The new naming credo appears to be exactly the opposite: It involves removing the letter e. Photo sharing and tagging phenomenon Flickr may have started this. Instead of calling itself Flicker (or e-Flick), it opted to drop the e. So successful was Flickr that it caught Yahoo!’s attention and was acquired by the search company. There’s also Bloggr, a WordPress photogallery plug-in that works with Flickr. Frappr is a mashup application that takes a group and mashes it with Google maps. One of these groups is blogging librarians [www.frappr.com/blogginglibrarians].
What’s so important about the letter e? It’s the fifth letter of the alphabet; it’s the NYSE ticker symbol for Eni SpA; it’s the most frequently used letter in the English language; it’s a vitamin; and it’s a musical key. Its Wikipedia entry gives a host of other examples. Its importance as a prefix stems from its being the first letter in the word electronic. Rather than say electronic mail, people quickly shortened it to e-mail. Similarly, electronic commerce became e-commerce. Before long, the "electronicness" of products and concepts, which symbolized being new, modern, and up-to-date, was inextricably mixed with being on the Internet. In fact, a Google synonym search for e-commerce (~ecommerce) suggests Internet.
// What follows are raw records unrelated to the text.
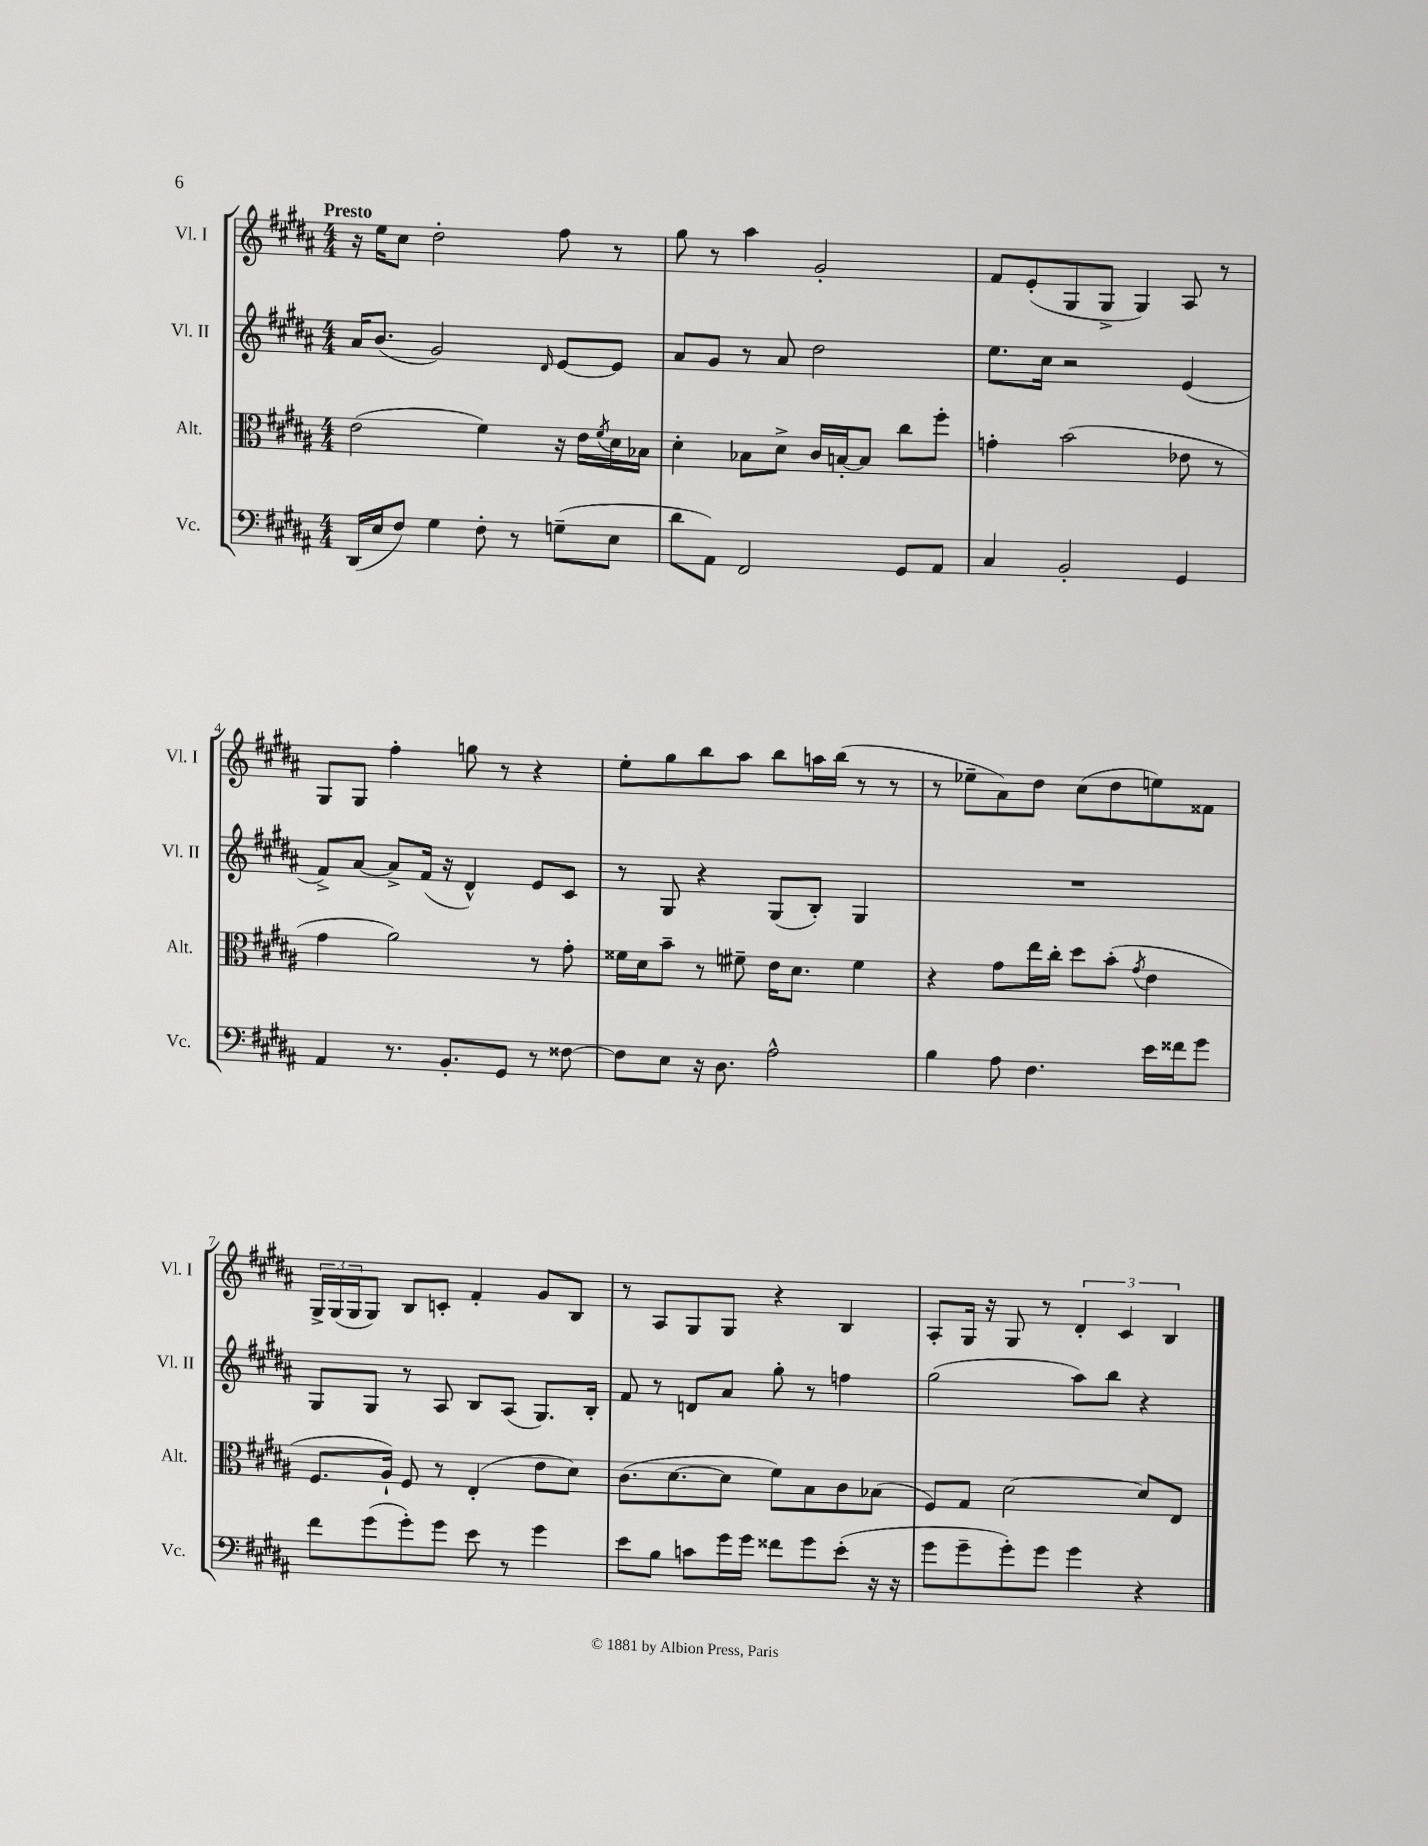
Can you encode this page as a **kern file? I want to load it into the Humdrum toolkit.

**kern	**kern	**kern	**kern
*staff4	*staff3	*staff2	*staff1
*clefF4	*clefC3	*clefG2	*clefG2
*k[f#c#g#d#a#]	*k[f#c#g#d#a#]	*k[f#c#g#d#a#]	*k[f#c#g#d#a#]
*M4/4	*M4/4	*M4/4	*M4/4
(16DD#	(2e	16a#	16r
16E	.	(8.b	16ee
8F#)	.	.	8cc#
4G#	.	2g#)	2dd#'
8F#'	4f#)	.	.
8r	.	.	.
.	.	16qqd#	.
(8G~	16r	[8e	8ff#
.	16e	.	.
.	8qf#	.	.
8E	16d#	8e]	8r
.	16B-	.	.
=	=	=	=
8d#	4d#'	8a#	8gg#
8AA#)	.	8g#	8r
2FF#	8B-	8r	4aa#
.	8d#^	8a#	.
.	16c#	2dd#	2g#'
.	[16B'	.	.
.	8B]	.	.
8GG#	8cc#	.	.
8AA#	8ff#'	.	.
=	=	=	=
4C#	4g'	8.ee	8f#
.	.	.	(8e'
.	.	16cc#	.
2BB'	(2b	2r	8G#
.	.	.	8G#^
.	.	.	4G#)
4GG#	8e-	(4e	8A#
.	8r	.	8r
=	=	=	=
4AA#	4g#	8f#^)	8G#
.	.	[8a#	8G#
8.r	2a#)	8a#^]	4ff#'
.	.	(16f#	.
8.BB'	.	16r	.
.	.	4d#^^)	8gg
8GG#	.	.	8r
8r	8r	8e	4r
[8F##	8g#'	8c#	.
=	=	=	=
8F##]	16f##	8r	8ee'
.	16d#	.	.
8E	8b~	8G#	8gg#
16r	8r	4r	8bb
8.D#	.	.	.
.	8f#~	.	8aa#
2A#^^	16e	(8G#	8bb
.	8.d#	.	.
.	.	8B')	16aa
.	.	.	(16bb
.	4f#	4G#	8r
.	.	.	8r
=	=	=	=
4B	4r	1r	8r
.	.	.	8ee-~
8A#	8g#	.	8a#)
4.F#	16ee	.	8dd#
.	16cc#'	.	.
.	8dd#	.	(8cc#
.	(8b'	.	8dd#
.	8qg#	.	.
16e	4e	.	8ee)
16f##	.	.	.
8g#	.	.	8f##
=	=	=	=
8f#	8.F#	8G#	24G#^
.	.	.	(24G#
.	.	.	24G#
(8g#	.	8G#	8G#)
.	16A#`)	.	.
8g#')	8F#	8r	8B
8g#	8r	8A#	8c'
8e	(4E'	8B	4f#'
8r	.	(8A#	.
4g#	8e	8.G#)	8g#
.	8d#)	.	8B
.	.	16B'	.
=	=	=	=
8e	(8.c#	8f#	8r
8B	.	8r	8A#
.	[8.d#	.	.
8c	.	8d	8G#
16g#	8d#]	8a#	8G#
16g#	.	.	.
8f##	8f#)	8gg#'	4r
8g#	8B	8r	.
(8e'	8c#	4ff	4B
16r	(8B-	.	.
16r	.	.	.
=	=	=	=
8g#	8F#)	(2gg#	8A#'
8g#~	8G#	.	16G#
.	.	.	16r
8g#')	[2d#	.	8G#
8g#	.	.	8r
4g#	.	8aa#)	6d#'
.	.	8bb	.
.	.	.	6c#
4r	8d#]	4r	.
.	.	.	6B
.	8E	.	.
==	==	==	==
*-	*-	*-	*-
Removing the e drives my spell checker crazy. It doesn’t like Flickr, telling me it’s Flicker, and refuses to give any suggestions for Frappr. On the other hand, it works well with online searching. Tell Dialog or Factiva you want information on Bloggr and that’s just what you get, with no Blogger mixed in. This is superior to search results on company names that used the then-trendy idea of capitalizing an internal letter. Only on LexisNexis can you search for NeXt and not retrieve next.
Librarians don’t have to worry about the new naming trend: There’s no e in librarian or library to remove. I wonder, though, will we see e-products for researchrs? Should I have named my blog ONLINE Insidr? Ultimately, what is the significance of the presence or absence of the letter e? I don’t know, but I suspect we’ll find it’s connected to another new trend—appending 2.0 to a name. Web 2.0 started it, Library 2.0 wasn’t far behind. The 2.0 signifies a shift from the appeal of an electronic/Internet environment to one of collaboration, sharing, and social networking. It’s 2.0 that’s now on the rise.